● EXERCISE INSTRUCTIONS
Your answer must be an exact transcription of every record below, with the pictures omitted.

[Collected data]
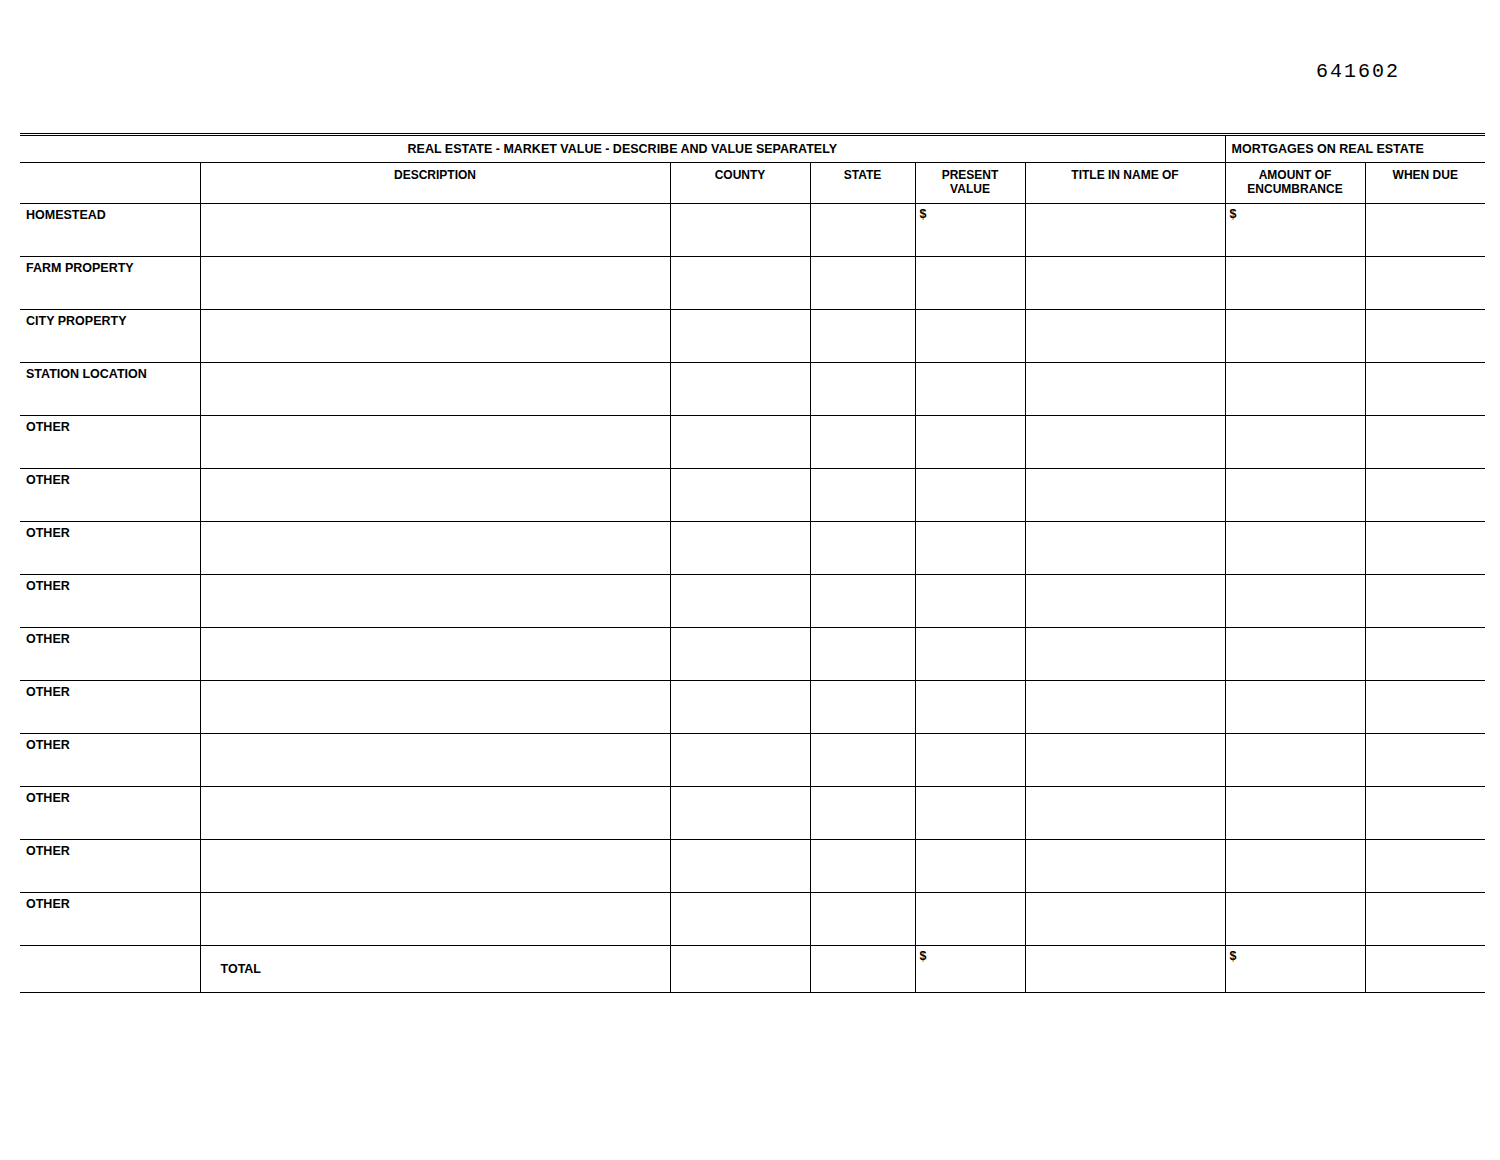641602
| REAL ESTATE - MARKET VALUE - DESCRIBE AND VALUE SEPARATELY | MORTGAGES ON REAL ESTATE |
| --- | --- |
| | DESCRIPTION | COUNTY | STATE | PRESENT VALUE | TITLE IN NAME OF | AMOUNT OF ENCUMBRANCE | WHEN DUE |
| HOMESTEAD | | | | $ | | $ | |
| FARM PROPERTY | | | | | | | |
| CITY PROPERTY | | | | | | | |
| STATION LOCATION | | | | | | | |
| OTHER | | | | | | | |
| OTHER | | | | | | | |
| OTHER | | | | | | | |
| OTHER | | | | | | | |
| OTHER | | | | | | | |
| OTHER | | | | | | | |
| OTHER | | | | | | | |
| OTHER | | | | | | | |
| OTHER | | | | | | | |
| OTHER | | | | | | | |
| | TOTAL | | | $ | | $ | |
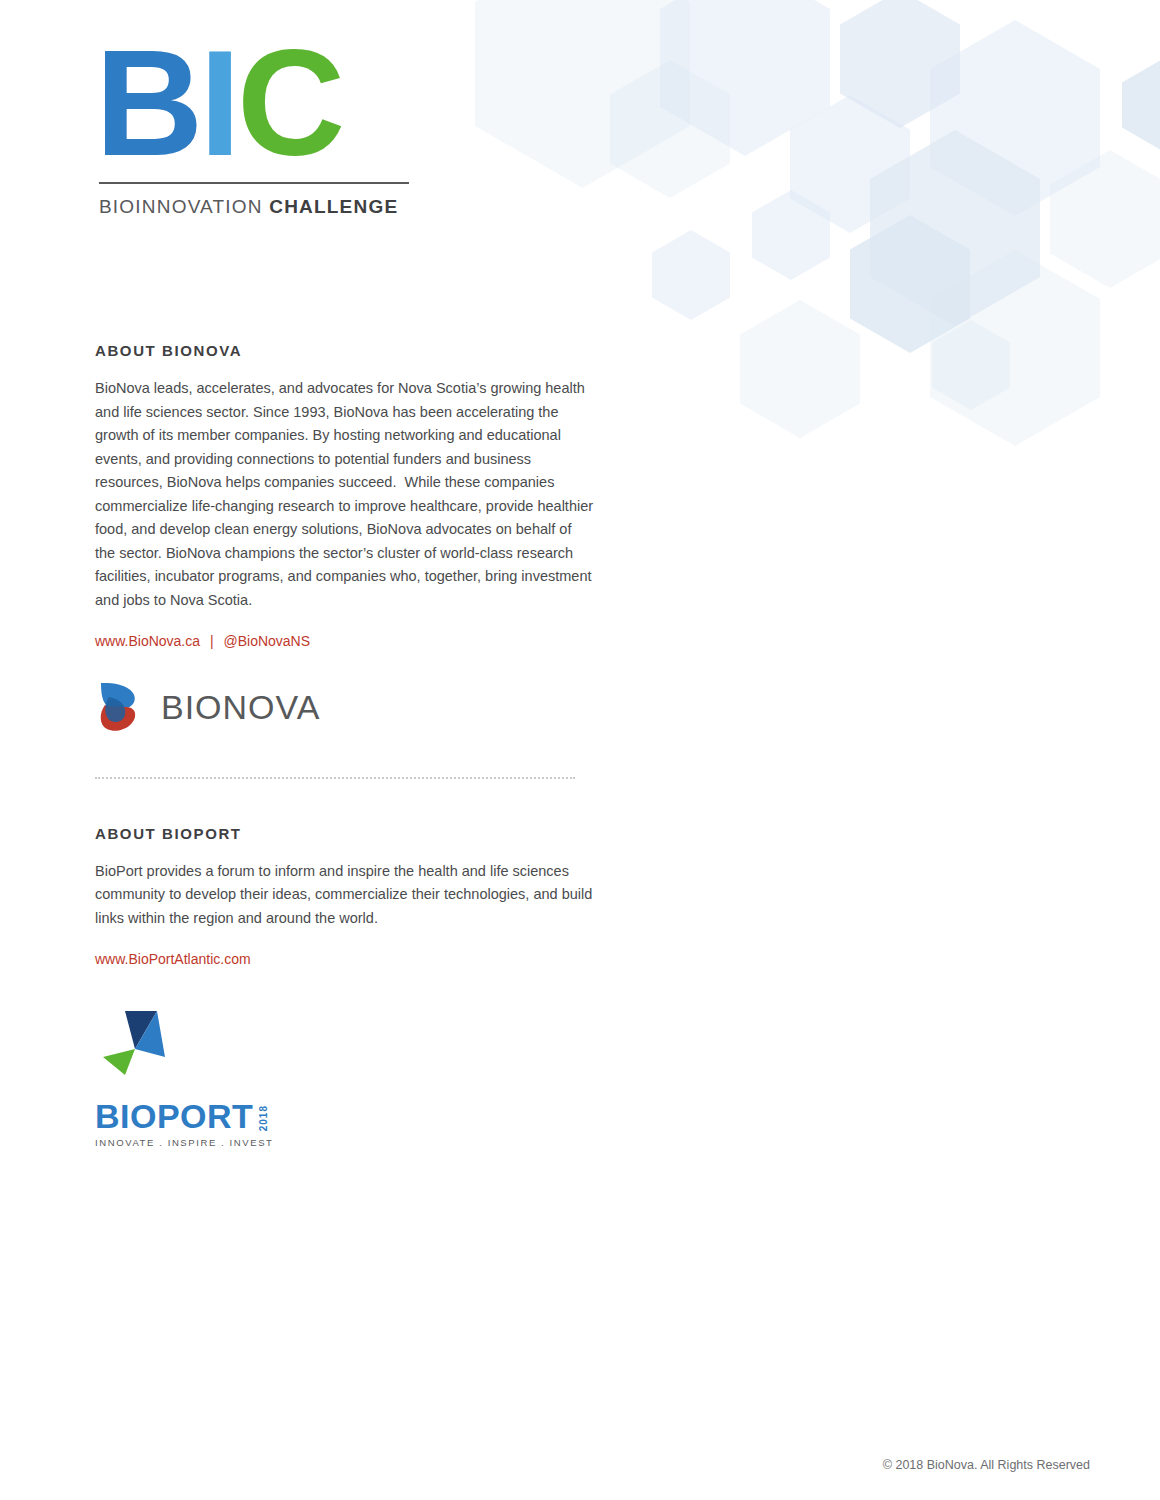BIC
BIOINNOVATION CHALLENGE
ABOUT BIONOVA
BioNova leads, accelerates, and advocates for Nova Scotia’s growing health and life sciences sector. Since 1993, BioNova has been accelerating the growth of its member companies. By hosting networking and educational events, and providing connections to potential funders and business resources, BioNova helps companies succeed. While these companies commercialize life-changing research to improve healthcare, provide healthier food, and develop clean energy solutions, BioNova advocates on behalf of the sector. BioNova champions the sector’s cluster of world-class research facilities, incubator programs, and companies who, together, bring investment and jobs to Nova Scotia.
www.BioNova.ca | @BioNovaNS
BIONOVA
ABOUT BIOPORT
BioPort provides a forum to inform and inspire the health and life sciences community to develop their ideas, commercialize their technologies, and build links within the region and around the world.
www.BioPortAtlantic.com
BIOPORT2018
INNOVATE . INSPIRE . INVEST
© 2018 BioNova. All Rights Reserved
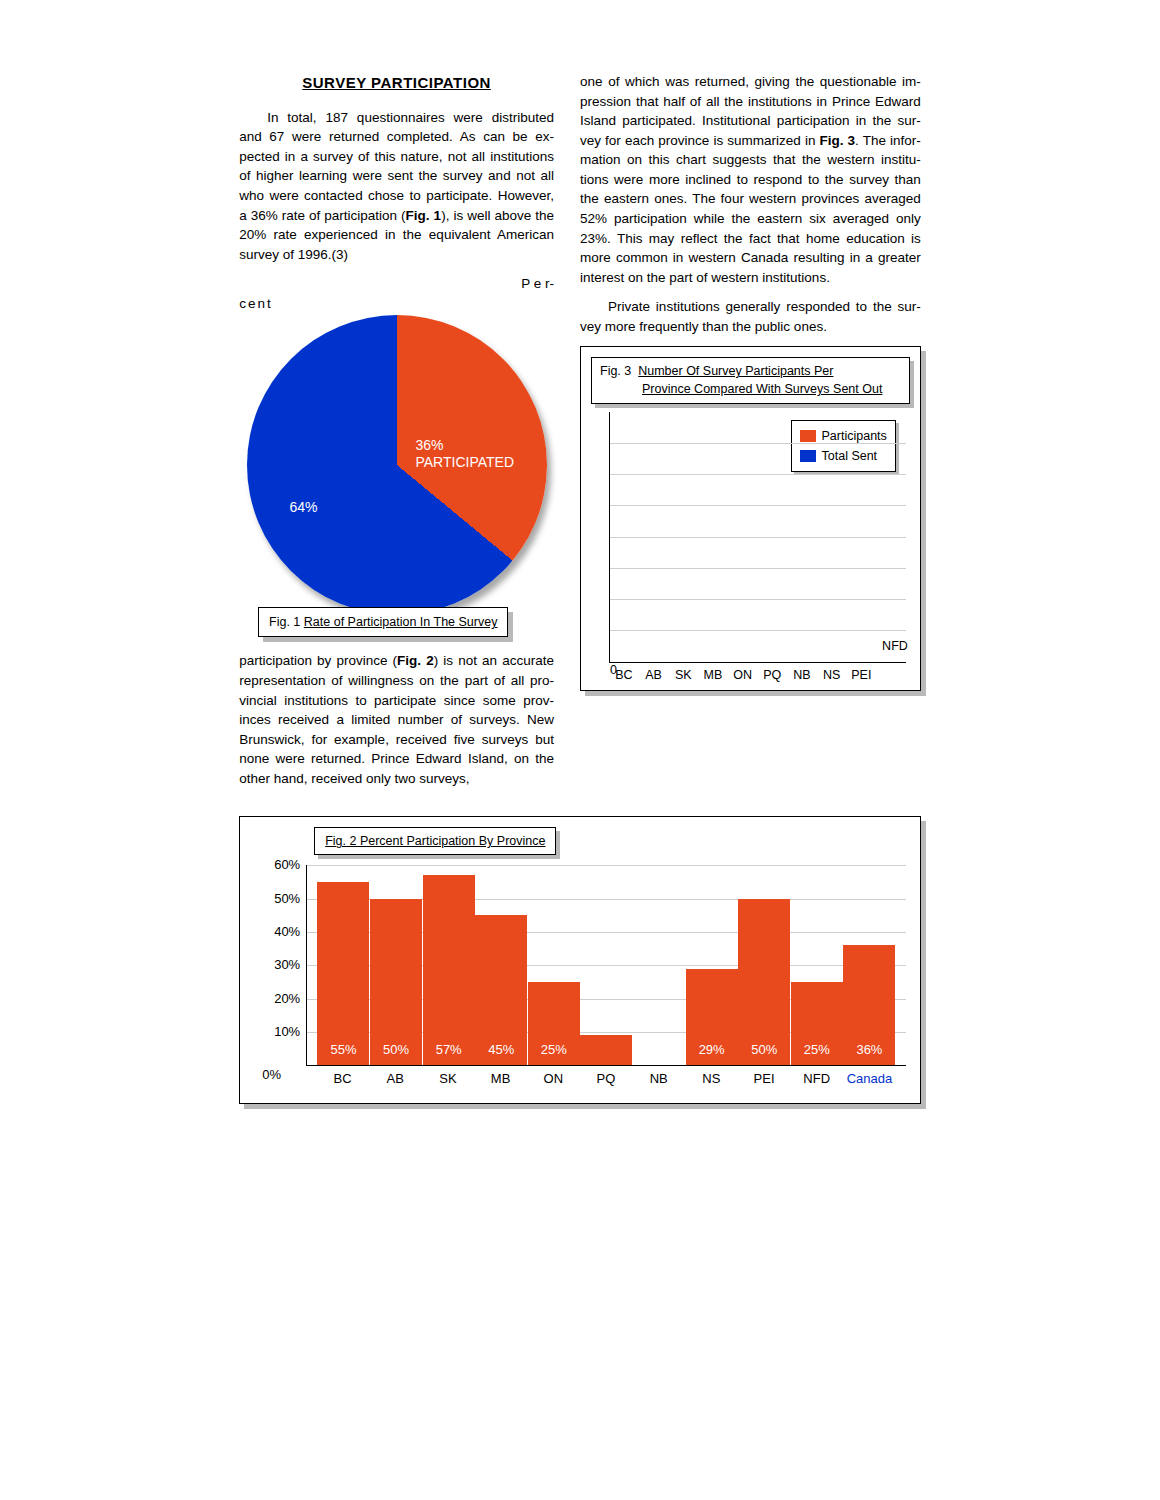SURVEY PARTICIPATION
In total, 187 questionnaires were distributed and 67 were returned completed. As can be expected in a survey of this nature, not all institutions of higher learning were sent the survey and not all who were contacted chose to participate. However, a 36% rate of participation (Fig. 1), is well above the 20% rate experienced in the equivalent American survey of 1996.(3)
P e r-
cent
36%
PARTICIPATED
64%
Fig. 1 Rate of Participation In The Survey
participation by province (Fig. 2) is not an accurate representation of willingness on the part of all provincial institutions to participate since some provinces received a limited number of surveys. New Brunswick, for example, received five surveys but none were returned. Prince Edward Island, on the other hand, received only two surveys,
one of which was returned, giving the questionable impression that half of all the institutions in Prince Edward Island participated. Institutional participation in the survey for each province is summarized in Fig. 3. The information on this chart suggests that the western institutions were more inclined to respond to the survey than the eastern ones. The four western provinces averaged 52% participation while the eastern six averaged only 23%. This may reflect the fact that home education is more common in western Canada resulting in a greater interest on the part of western institutions.
Private institutions generally responded to the survey more frequently than the public ones.
Fig. 3 Number Of Survey Participants Per
Province Compared With Surveys Sent Out
Participants
Total Sent
0
NFD
BC AB SK MB ON PQ NB NS PEI
Fig. 2 Percent Participation By Province
60% 50% 40% 30% 20% 10%
55%
50%
57%
45%
25%
29%
50%
25%
36%
BC AB SK MB ON PQ NB NS PEI NFD Canada
0%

● COMPLETED TASK
641602
| REAL ESTATE - MARKET VALUE - DESCRIBE AND VALUE SEPARATELY | MORTGAGES ON REAL ESTATE |
| --- | --- |
| | DESCRIPTION | COUNTY | STATE | PRESENT VALUE | TITLE IN NAME OF | AMOUNT OF ENCUMBRANCE | WHEN DUE |
| HOMESTEAD | | | | $ | | $ | |
| FARM PROPERTY | | | | | | | |
| CITY PROPERTY | | | | | | | |
| STATION LOCATION | | | | | | | |
| OTHER | | | | | | | |
| OTHER | | | | | | | |
| OTHER | | | | | | | |
| OTHER | | | | | | | |
| OTHER | | | | | | | |
| OTHER | | | | | | | |
| OTHER | | | | | | | |
| OTHER | | | | | | | |
| OTHER | | | | | | | |
| OTHER | | | | | | | |
| | TOTAL | | | $ | | $ | |
BIC
BIOINNOVATION CHALLENGE
ABOUT BIONOVA
BioNova leads, accelerates, and advocates for Nova Scotia’s growing health and life sciences sector. Since 1993, BioNova has been accelerating the growth of its member companies. By hosting networking and educational events, and providing connections to potential funders and business resources, BioNova helps companies succeed. While these companies commercialize life-changing research to improve healthcare, provide healthier food, and develop clean energy solutions, BioNova advocates on behalf of the sector. BioNova champions the sector’s cluster of world-class research facilities, incubator programs, and companies who, together, bring investment and jobs to Nova Scotia.
www.BioNova.ca | @BioNovaNS
BIONOVA
ABOUT BIOPORT
BioPort provides a forum to inform and inspire the health and life sciences community to develop their ideas, commercialize their technologies, and build links within the region and around the world.
www.BioPortAtlantic.com
BIOPORT2018
INNOVATE . INSPIRE . INVEST
© 2018 BioNova. All Rights Reserved
SURVEY PARTICIPATION
In total, 187 questionnaires were distributed and 67 were returned completed. As can be expected in a survey of this nature, not all institutions of higher learning were sent the survey and not all who were contacted chose to participate. However, a 36% rate of participation (Fig. 1), is well above the 20% rate experienced in the equivalent American survey of 1996.(3)
P e r-
cent
36%
PARTICIPATED
64%
Fig. 1 Rate of Participation In The Survey
participation by province (Fig. 2) is not an accurate representation of willingness on the part of all provincial institutions to participate since some provinces received a limited number of surveys. New Brunswick, for example, received five surveys but none were returned. Prince Edward Island, on the other hand, received only two surveys,
one of which was returned, giving the questionable impression that half of all the institutions in Prince Edward Island participated. Institutional participation in the survey for each province is summarized in Fig. 3. The information on this chart suggests that the western institutions were more inclined to respond to the survey than the eastern ones. The four western provinces averaged 52% participation while the eastern six averaged only 23%. This may reflect the fact that home education is more common in western Canada resulting in a greater interest on the part of western institutions.
Private institutions generally responded to the survey more frequently than the public ones.
Fig. 3 Number Of Survey Participants Per
Province Compared With Surveys Sent Out
Participants
Total Sent
0
NFD
BC AB SK MB ON PQ NB NS PEI
Fig. 2 Percent Participation By Province
60% 50% 40% 30% 20% 10%
55%
50%
57%
45%
25%
29%
50%
25%
36%
BC AB SK MB ON PQ NB NS PEI NFD Canada
0%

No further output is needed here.